WHAT THIS TASK INVOLVES
Quote all lines below exactly. Images stay out.
[[ INPUT open ]]
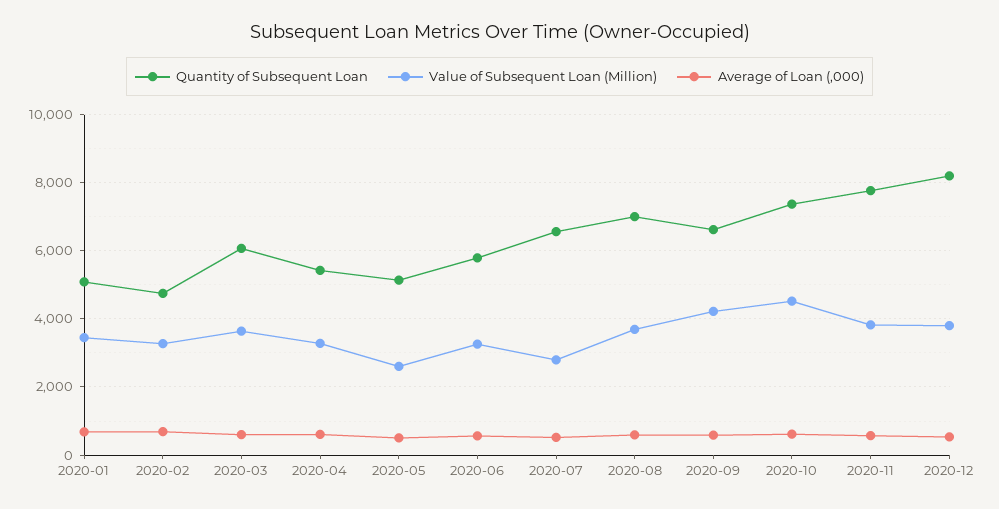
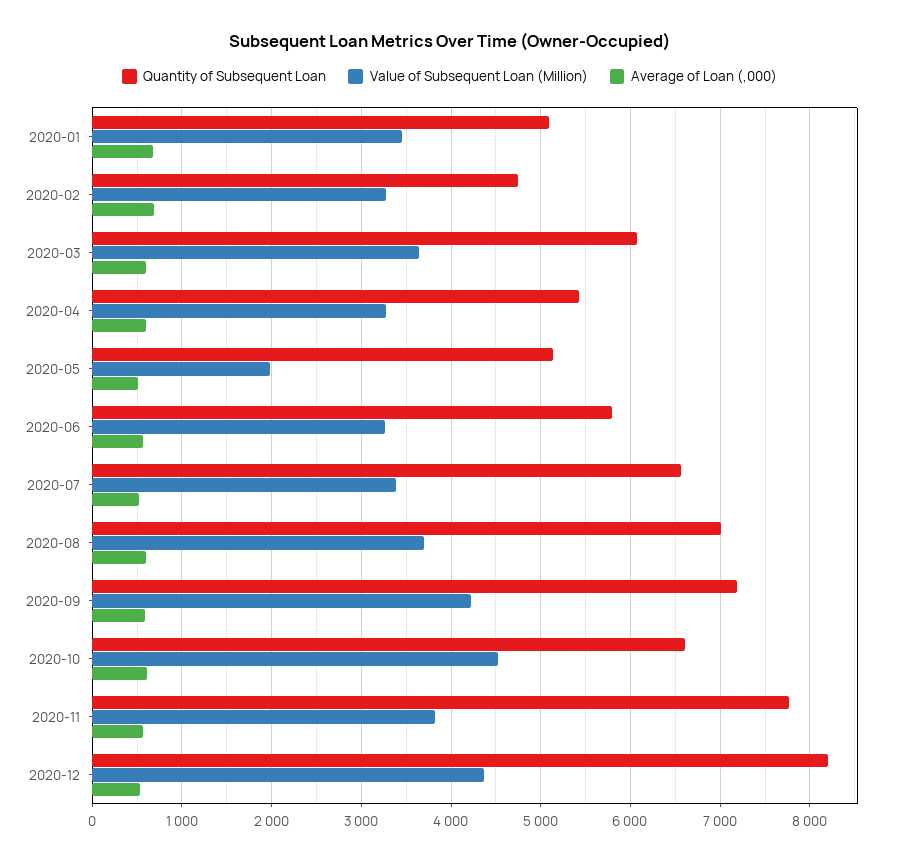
Value of Subsequent Loan (Million), 2020-05: 2600 -> 2000
Value of Subsequent Loan (Million), 2020-07: 2800 -> 3400
Quantity of Subsequent Loan, 2020-09: 6600 -> 7200
Quantity of Subsequent Loan, 2020-10: 7400 -> 6600
Value of Subsequent Loan (Million), 2020-12: 3800 -> 4400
[[ INPUT closed ]]
REPLY TO THE EXERCISE
Value of Subsequent Loan (Million), 2020-05: 2600 -> 2000
Value of Subsequent Loan (Million), 2020-07: 2800 -> 3400
Quantity of Subsequent Loan, 2020-09: 6600 -> 7200
Quantity of Subsequent Loan, 2020-10: 7400 -> 6600
Value of Subsequent Loan (Million), 2020-12: 3800 -> 4400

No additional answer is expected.